Creating top-notch content isn’t easy, and for many healthcare marketing teams, resources—time, money, talent—are chronically tight. Fortunately, you can reuse, recycle and repurpose content to streamline your workload and get results.
The key is to be intentional as you’re creating your marketing calendar. When planning a piece of content, follow the “rule of three”—i.e., envision at least two additional incarnations in which it can live. For example:
Write a series of related blogs on a popular health topic, such as diabetes management or living with heart failure. Then:
- Combine them into a downloadable e-book or whitepaper.
- Use them as the basis for a series of automated, targeted emails that help your potential patient along his or her journey to care.
Add at least one timely, relevant statistic to every blog you write, and:
- Turn it into a visual that can become a social media snippet. The human brain is said to process visuals 60,000 times faster than text.
- These visuals can also be repurposed to enhance an e-book, break up a PowerPoint presentation or get more attention for a press release.
- Add several such statistics, then create an infographic. One study showed that patients who received health statistics in infographic form are almost three times more likely to understand their condition.
When you create a patient-education webinar:
- Turn it into a YouTube video.
- Use it as a source for one- to two-minute clips for social media or website posting.
- Use the webinar content for a blog post, e-book or FAQ.
Create a patient story, i.e., a case study that tells how your healthcare services led to a positive outcome. Then:
- Feature it on your website and/or hospital’s publication with a photo.
- Promote the testimonial on social media with a powerful quote and a visual.

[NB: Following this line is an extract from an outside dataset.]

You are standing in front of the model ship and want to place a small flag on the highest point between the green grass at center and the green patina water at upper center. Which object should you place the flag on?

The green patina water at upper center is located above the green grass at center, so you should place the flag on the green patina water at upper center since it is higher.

- Make sure you do a video interview with the patient for use on your social media platforms. Eight in 10 video marketers say video marketing generated leads and directly increased sales.
- Send the text and photo or video to local news outlets, who increasingly welcome good content that they no longer have the staff to create.

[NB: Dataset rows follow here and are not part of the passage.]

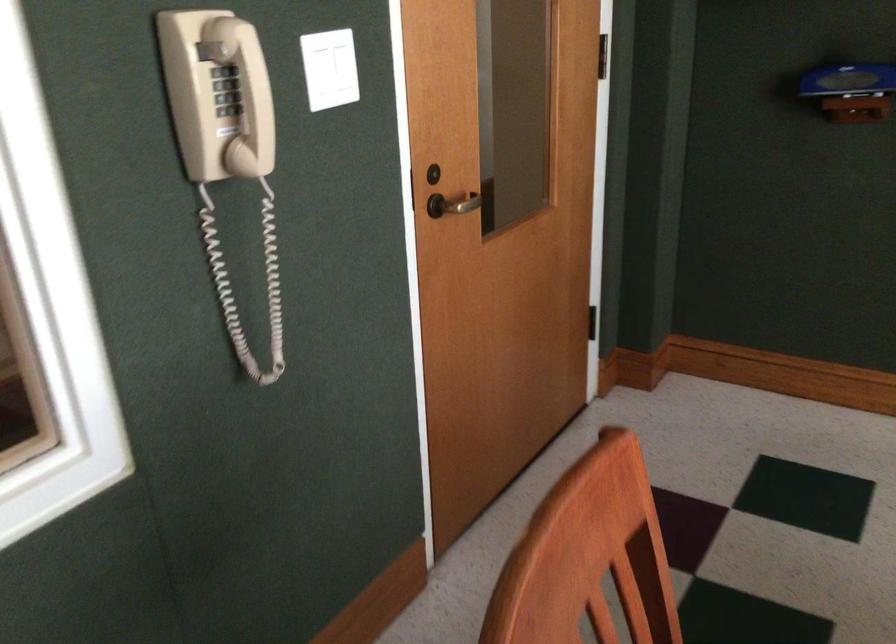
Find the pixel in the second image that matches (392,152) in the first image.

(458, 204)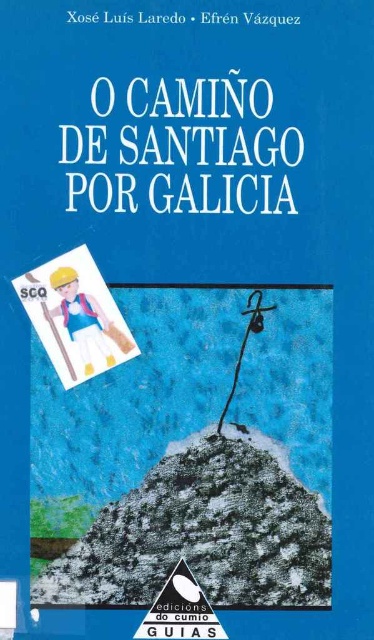
You are designing a book cover and want to ensure the plastic toy figure at upper left is visible. Is the white paper sign at upper left blocking it?

The white paper sign at upper left is positioned over plastic toy figure at upper left, so the sign is blocking the figure and making it less visible.

You are designing a display for a bookstore and want to place both the matte plastic figure at center and the plastic toy figure at upper left on a shelf. Considering their sizes, which figure should be placed at the front so that both are visible?

The plastic toy figure at upper left should be placed at the front since it is shorter than the matte plastic figure at center, allowing both to be visible without blocking each other.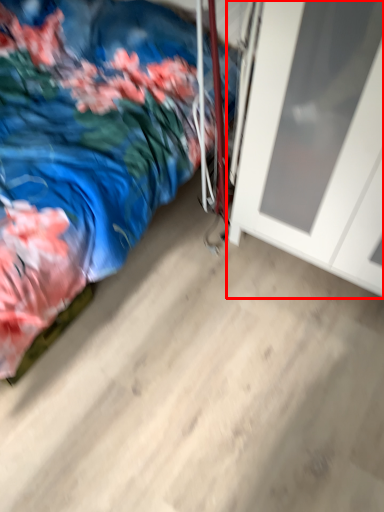
Question: From the image's perspective, what is the correct spatial positioning of door (annotated by the red box) in reference to bed?

Choices:
 (A) below
 (B) above

Answer: (A)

Produce a steady stream of “evergreen” how-to content and blogs. Certain health topics will consistently rank high at certain times of the year, such as managing spring allergies or avoiding winter falls. Other reliable topics include guides to managing common, chronic conditions like obesity, cardiac disease and diabetes. Build a robust library of such content that can be drawn on again later (with updates as needed, of course). Then:
- Make a story into a quiz: “How much do you know about [topic]?”
- Turn the content into a Q&A with a new doctor you want to introduce to the public.
- Transform it into a “listicle”—an article in the form of a list, with short, punchy items. It’s easier to digest “5 Ways to Eat Less Sugar” than to read 700 words on the topic. (By the way, the most effective number of items for a listicle is five.)